[RFC] Using DC in amdgpu for upcoming GPU

Bridgman, John John.Bridgman at amd.com
Tue Dec 13 16:14:38 UTC 2016


>>If the Linux community contributes to DC, I guess those contributions
can generally be assumed to be GPLv2 licensed.  Yet a future version
of the macOS driver would incorporate those contributions in the same
binary as their closed source OS-specific portion.


My understanding of the "general rule" was that contributions are normally assumed to be made under the "local license", ie GPLv2 for kernel changes in general, but the appropriate lower-level license when made to a specific subsystem with a more permissive license (eg the X11 license aka MIT aka "GPL plus additional rights" license we use for almost all of the graphics subsystem. If DC is not X11 licensed today it should be (but I'm pretty sure it already is).

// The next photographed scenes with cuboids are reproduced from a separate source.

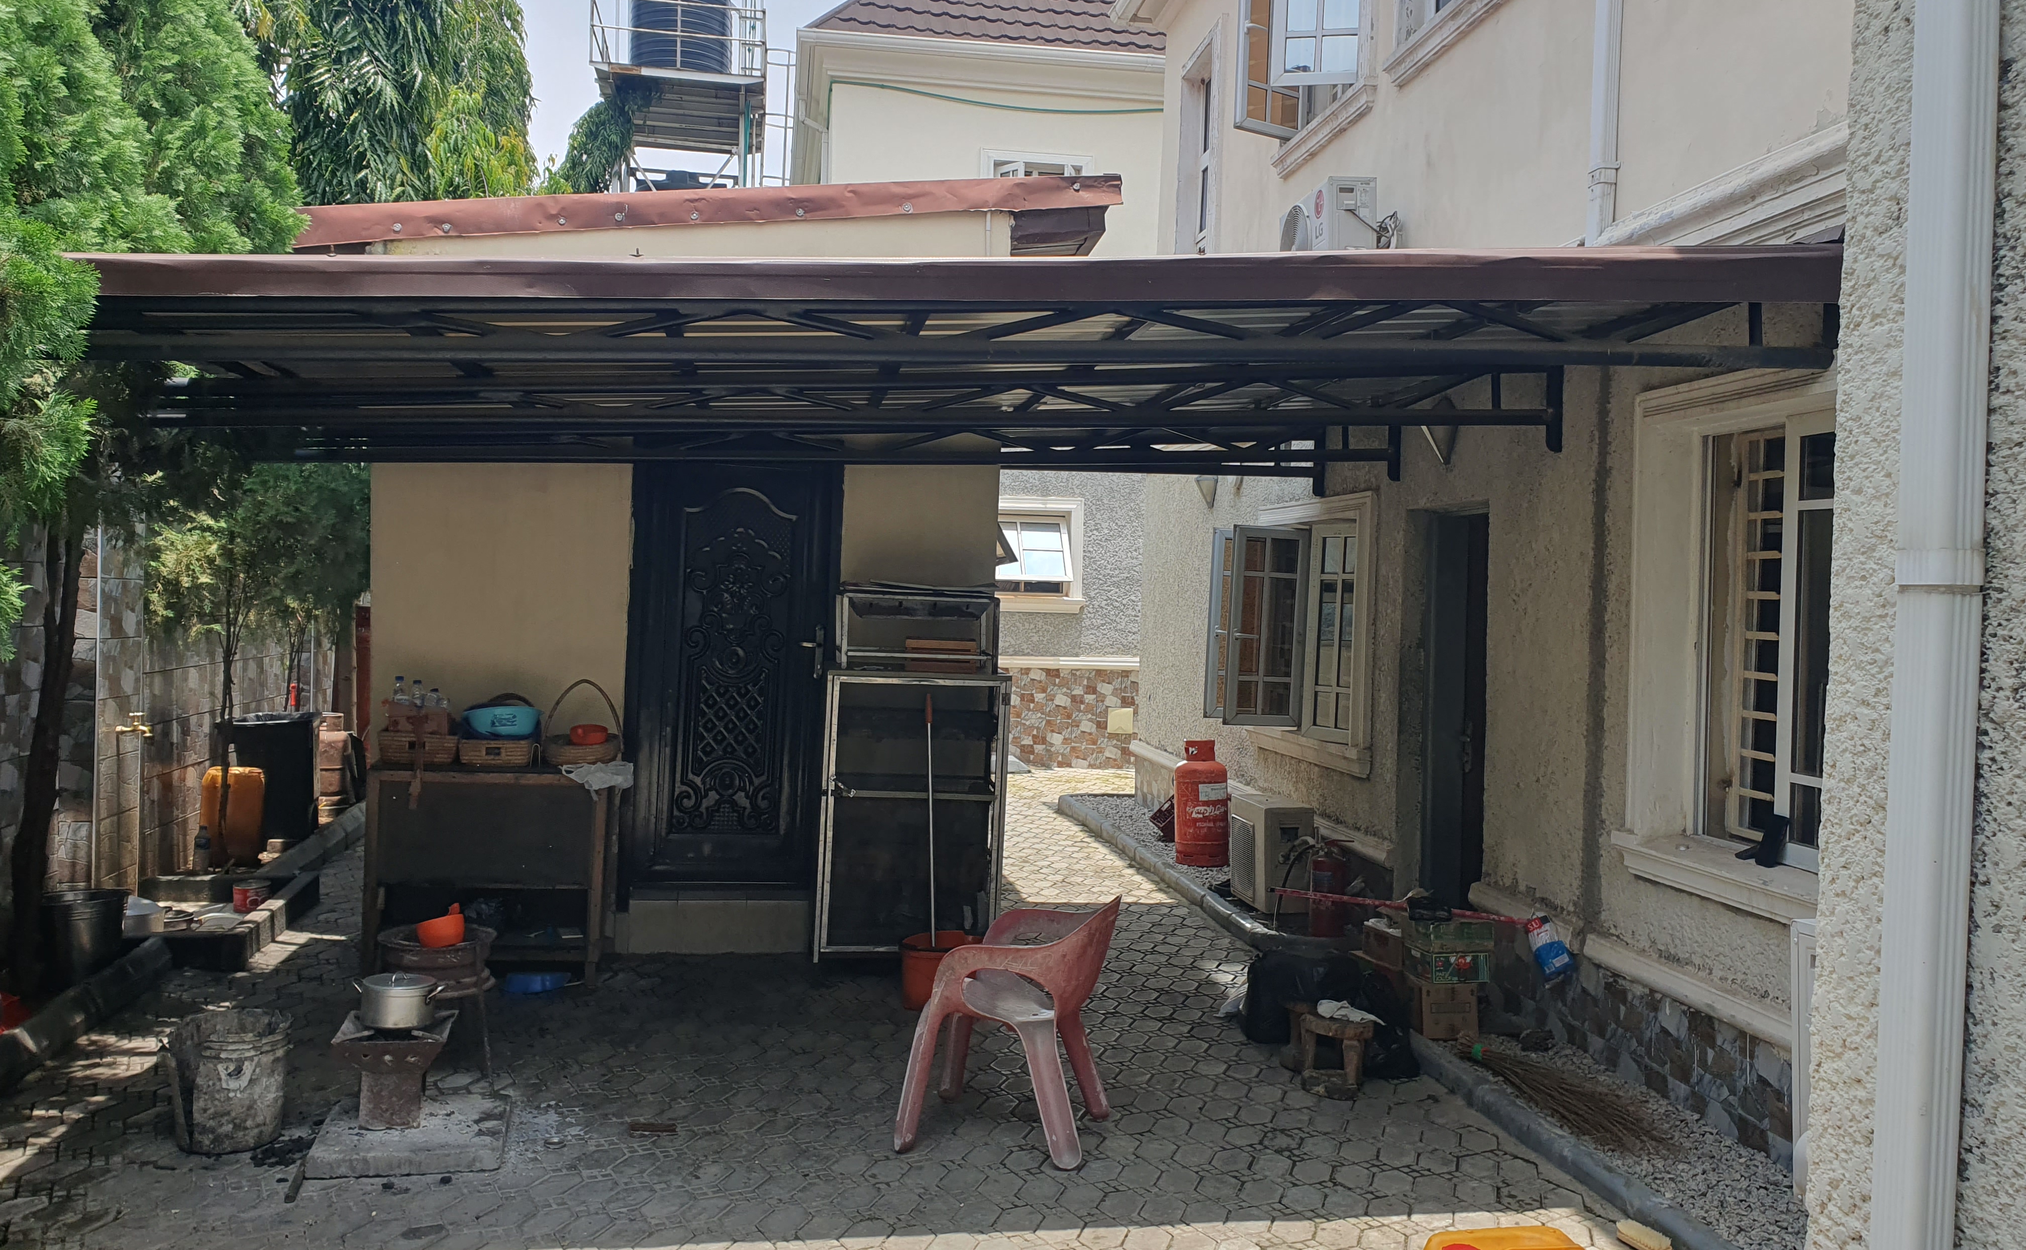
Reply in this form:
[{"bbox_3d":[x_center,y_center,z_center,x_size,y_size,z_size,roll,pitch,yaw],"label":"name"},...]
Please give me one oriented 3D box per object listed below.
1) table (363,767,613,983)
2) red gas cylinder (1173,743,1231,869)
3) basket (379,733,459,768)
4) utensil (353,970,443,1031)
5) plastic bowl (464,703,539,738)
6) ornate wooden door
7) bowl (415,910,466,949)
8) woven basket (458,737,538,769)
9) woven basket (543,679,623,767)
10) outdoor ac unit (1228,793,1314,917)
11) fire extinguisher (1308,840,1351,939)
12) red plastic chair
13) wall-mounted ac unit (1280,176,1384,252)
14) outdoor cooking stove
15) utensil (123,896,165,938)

We need to keep the graphics subsystem permissively licensed in general to allow uptake by other free OS projects such as *BSD, not just closed source.


Either way, driver-level maintainers are going to have to make sure that contributions have clear licensing.


Thanks,

John

________________________________
From: dri-devel <dri-devel-bounces at lists.freedesktop.org> on behalf of Lukas Wunner <lukas at wunner.de>
Sent: December 13, 2016 4:40 AM
To: Cheng, Tony
Cc: Grodzovsky, Andrey; dri-devel; amd-gfx mailing list; Deucher, Alexander
Subject: Re: [RFC] Using DC in amdgpu for upcoming GPU

On Mon, Dec 12, 2016 at 09:52:08PM -0500, Cheng, Tony wrote:
> With DC the display hardware programming, resource optimization, power
> management and interaction with rest of system will be fully validated
> across multiple OSs.

Do I understand DAL3.jpg correctly that the macOS driver builds on top
of DAL Core?  I'm asking because the graphics drivers shipping with
macOS as well as on Apple's EFI Firmware Volume are closed source.

If the Linux community contributes to DC, I guess those contributions
can generally be assumed to be GPLv2 licensed.  Yet a future version
of the macOS driver would incorporate those contributions in the same
binary as their closed source OS-specific portion.

I don't quite see how that would be legal but maybe I'm missing
something.

Presumably the situation with the Windows driver is the same.

I guess you could maintain a separate branch sans community contributions
which would serve as a basis for closed source drivers, but not sure if
that is feasible given your resource constraints.